Directive: The required result is the exact run of lines beginning at the one containing "Kategoriler" and ending at the last line of the entries.

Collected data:
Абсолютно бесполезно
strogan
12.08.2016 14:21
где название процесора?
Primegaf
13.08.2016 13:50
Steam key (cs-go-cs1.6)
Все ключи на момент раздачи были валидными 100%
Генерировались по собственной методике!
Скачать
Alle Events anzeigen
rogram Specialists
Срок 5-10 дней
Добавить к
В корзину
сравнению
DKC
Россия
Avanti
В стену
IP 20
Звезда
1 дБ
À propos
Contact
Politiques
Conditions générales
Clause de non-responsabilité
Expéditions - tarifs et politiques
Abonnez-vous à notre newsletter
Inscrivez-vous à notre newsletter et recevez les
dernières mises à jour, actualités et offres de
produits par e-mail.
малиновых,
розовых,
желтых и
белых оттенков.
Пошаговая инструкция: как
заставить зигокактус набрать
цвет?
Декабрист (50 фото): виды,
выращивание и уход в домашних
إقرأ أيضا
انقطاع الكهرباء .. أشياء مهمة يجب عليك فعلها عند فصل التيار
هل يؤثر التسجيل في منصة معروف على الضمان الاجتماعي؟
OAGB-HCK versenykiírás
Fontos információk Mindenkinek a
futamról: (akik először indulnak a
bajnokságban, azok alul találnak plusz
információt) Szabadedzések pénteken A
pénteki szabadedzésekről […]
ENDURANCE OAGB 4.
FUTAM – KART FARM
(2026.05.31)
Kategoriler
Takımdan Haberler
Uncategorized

Written response:
Kategoriler
Takımdan Haberler
Uncategorized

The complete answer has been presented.